Now optimize. You sign up for Kroger Plus (free) and Boost (entry tier, $59/yr). You pay for every grocery trip with Amex Gold. Here's what changes:
- Amex Gold earns 41,600 Membership Rewards on $10,400 of grocery spend. Conservative value at 2 cents per point: $832.
- Kroger Plus + Boost earns 20,800 fuel points (2x multiplier). Redeem in $1.00-per-gallon increments: $208 in fuel savings.
- Digital coupons across the year: realistically $150 to $300, depending on how diligent you are about loading them.
Subtract the $59 Boost membership and the $325 Gold annual fee. Net annual benefit: roughly $806 to $956, compared to $0 before. That's the gap between "I shop at Kroger" and "I shop at Kroger strategically."
If you'd rather take straight cash and skip the points-and-miles game, swap Amex Gold for Blue Cash Preferred. You'll cap out the 6% bucket at $6,000 ($360 cashback), then run the remaining $4,400 on a 1% card or switch to a second supermarket card. Net: about $470 in straight cash plus the same $208 fuel savings and $150 to $300 in coupons. Easier to think about, slightly less total value, but no transfer-partner research required.

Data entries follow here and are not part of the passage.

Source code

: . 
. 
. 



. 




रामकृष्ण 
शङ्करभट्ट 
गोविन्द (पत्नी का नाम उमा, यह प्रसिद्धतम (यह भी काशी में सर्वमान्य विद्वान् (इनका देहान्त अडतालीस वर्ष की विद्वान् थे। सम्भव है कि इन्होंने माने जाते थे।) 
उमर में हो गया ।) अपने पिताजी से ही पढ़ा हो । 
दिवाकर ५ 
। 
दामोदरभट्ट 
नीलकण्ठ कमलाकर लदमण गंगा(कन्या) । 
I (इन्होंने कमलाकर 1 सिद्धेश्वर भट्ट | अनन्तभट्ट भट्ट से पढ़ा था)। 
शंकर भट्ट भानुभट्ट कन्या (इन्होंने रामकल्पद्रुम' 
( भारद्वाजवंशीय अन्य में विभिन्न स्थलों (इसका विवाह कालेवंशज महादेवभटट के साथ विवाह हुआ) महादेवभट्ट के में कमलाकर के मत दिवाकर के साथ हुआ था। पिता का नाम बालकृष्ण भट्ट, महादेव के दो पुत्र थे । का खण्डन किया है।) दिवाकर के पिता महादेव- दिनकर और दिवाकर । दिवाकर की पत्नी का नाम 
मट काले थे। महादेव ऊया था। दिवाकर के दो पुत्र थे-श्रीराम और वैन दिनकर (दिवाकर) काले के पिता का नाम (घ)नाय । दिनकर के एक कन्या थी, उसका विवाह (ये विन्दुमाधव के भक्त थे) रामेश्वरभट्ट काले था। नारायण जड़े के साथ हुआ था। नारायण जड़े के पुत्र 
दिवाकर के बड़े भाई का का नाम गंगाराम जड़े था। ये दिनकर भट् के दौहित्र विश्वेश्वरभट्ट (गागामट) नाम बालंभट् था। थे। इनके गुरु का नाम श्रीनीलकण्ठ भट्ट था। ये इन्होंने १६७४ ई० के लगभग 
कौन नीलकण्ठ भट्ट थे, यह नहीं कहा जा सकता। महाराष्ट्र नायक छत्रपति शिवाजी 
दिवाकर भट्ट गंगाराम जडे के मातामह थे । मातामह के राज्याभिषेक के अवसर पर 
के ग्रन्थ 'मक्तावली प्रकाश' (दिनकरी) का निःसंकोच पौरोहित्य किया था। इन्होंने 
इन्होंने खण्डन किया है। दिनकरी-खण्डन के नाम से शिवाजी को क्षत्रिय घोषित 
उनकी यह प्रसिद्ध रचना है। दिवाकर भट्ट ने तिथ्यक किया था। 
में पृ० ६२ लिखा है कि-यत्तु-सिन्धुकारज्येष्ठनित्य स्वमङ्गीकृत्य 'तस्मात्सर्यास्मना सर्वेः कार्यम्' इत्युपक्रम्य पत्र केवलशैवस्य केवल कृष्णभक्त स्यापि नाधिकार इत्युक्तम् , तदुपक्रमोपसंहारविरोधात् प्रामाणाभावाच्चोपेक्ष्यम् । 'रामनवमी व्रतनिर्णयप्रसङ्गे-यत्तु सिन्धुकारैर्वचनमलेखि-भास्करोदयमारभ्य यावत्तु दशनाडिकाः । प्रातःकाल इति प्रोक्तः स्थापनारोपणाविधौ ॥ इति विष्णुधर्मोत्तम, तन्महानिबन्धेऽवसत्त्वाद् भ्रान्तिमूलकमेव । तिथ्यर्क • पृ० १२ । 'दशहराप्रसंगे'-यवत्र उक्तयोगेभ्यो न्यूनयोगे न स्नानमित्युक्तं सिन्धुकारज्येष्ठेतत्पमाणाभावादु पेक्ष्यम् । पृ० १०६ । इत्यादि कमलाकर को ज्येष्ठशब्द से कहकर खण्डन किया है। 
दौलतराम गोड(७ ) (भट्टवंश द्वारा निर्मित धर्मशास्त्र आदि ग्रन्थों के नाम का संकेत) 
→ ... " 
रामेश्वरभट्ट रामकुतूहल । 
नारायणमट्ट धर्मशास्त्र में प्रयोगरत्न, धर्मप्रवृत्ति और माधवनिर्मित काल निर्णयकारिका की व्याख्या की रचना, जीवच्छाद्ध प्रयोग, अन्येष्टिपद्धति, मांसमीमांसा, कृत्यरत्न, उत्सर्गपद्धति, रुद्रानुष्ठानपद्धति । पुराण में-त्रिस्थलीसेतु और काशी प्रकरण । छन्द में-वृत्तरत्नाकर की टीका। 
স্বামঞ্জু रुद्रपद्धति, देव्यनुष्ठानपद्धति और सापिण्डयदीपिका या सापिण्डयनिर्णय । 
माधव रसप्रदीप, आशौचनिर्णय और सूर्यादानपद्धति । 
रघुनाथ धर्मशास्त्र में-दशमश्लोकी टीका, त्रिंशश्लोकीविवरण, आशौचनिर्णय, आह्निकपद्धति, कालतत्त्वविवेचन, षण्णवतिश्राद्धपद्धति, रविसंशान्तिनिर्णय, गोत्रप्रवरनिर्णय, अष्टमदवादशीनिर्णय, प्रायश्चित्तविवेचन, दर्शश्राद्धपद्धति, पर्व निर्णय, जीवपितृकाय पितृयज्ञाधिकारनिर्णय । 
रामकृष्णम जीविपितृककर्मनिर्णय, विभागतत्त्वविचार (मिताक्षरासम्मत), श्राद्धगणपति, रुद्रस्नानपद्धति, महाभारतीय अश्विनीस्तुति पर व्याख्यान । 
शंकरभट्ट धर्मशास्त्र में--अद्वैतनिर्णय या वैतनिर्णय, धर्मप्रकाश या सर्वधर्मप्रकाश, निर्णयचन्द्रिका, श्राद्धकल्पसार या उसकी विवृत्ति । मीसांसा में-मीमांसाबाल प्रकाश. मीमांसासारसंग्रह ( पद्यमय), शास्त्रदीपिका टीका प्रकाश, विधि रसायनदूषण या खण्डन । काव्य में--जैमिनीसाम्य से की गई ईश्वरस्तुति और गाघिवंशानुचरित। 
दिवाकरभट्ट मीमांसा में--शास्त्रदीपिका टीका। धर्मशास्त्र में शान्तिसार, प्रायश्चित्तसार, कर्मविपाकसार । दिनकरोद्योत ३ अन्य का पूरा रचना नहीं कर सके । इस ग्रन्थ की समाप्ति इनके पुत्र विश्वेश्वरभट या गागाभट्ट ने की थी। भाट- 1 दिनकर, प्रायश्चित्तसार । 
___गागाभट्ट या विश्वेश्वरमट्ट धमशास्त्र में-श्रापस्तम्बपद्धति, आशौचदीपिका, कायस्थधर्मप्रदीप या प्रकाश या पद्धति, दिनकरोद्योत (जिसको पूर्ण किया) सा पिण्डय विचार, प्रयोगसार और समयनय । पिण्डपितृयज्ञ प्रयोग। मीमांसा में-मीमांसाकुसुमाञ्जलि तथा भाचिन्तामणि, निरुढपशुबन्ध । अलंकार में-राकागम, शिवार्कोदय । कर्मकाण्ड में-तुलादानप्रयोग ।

Where this strategy stops working
Three places to watch out for. First, warehouse clubs don't count as supermarkets for any of the cards above. Costco doesn't accept Amex at all except the Costco Anywhere Visa. Sam's Club takes most cards but codes as a warehouse merchant, not a supermarket, so Amex Gold's 4x doesn't apply, and neither does Blue Cash Preferred's 6%. BJ's Wholesale Club has the same problem. If you're a warehouse shopper, you need a different card strategy (the Costco Visa for Costco, a flat-rate 2% card for Sam's and BJ's).
Second, Walmart and Target also don't code as supermarkets on most card networks. Walmart is its own merchant category and Target codes as a department store. Even though both sell groceries, the 6% Blue Cash Preferred rate and 4x Amex Gold rate don't apply at either. The Target RedCard handles Target at 5% off; for Walmart, a 2% flat-rate card is usually the right call unless they're running a Walmart+ promotion.
Third, third-party delivery services. If you order Kroger groceries through Instacart, the charge will often code as Instacart rather than as a Kroger supermarket purchase, which means you lose the supermarket bonus. If you want the 4x or 6%, order through Kroger.com or the Kroger app directly and use Kroger's own delivery or pickup. Boost+ includes delivery, which solves this problem cleanly.
How to actually run this
- Sign up for Kroger Plus at kroger.com or any Kroger family register. Free, takes two minutes.
- Decide on Boost. If you spend over $50 per week at Kroger or buy gas at a Kroger or Shell station twice a month, the entry tier pays for itself. Start with Boost (not Boost+) unless you want delivery.
- Open the Kroger app. Spend five minutes loading every digital coupon that looks relevant. This is the part most people skip, and it adds up.
- Choose your card. If you already carry Amex Gold or Blue Cash Preferred, you're set. If you don't, Blue Cash Preferred is the simpler entry point for a cash-focused household; Amex Gold makes more sense if you also want transferable points for travel.
- At checkout, scan your Plus card first (digital or physical), then pay with the card. Fuel points and credit card rewards both post on the same transaction.
- At the pump, enter your phone number or scan the app. The Shell pumps will prompt you for Kroger fuel points if your number is in the system.
The whole setup takes maybe twenty minutes to put in place and then runs itself. For a household spending real money at the grocery store, it's the closest thing to free money the card world offers.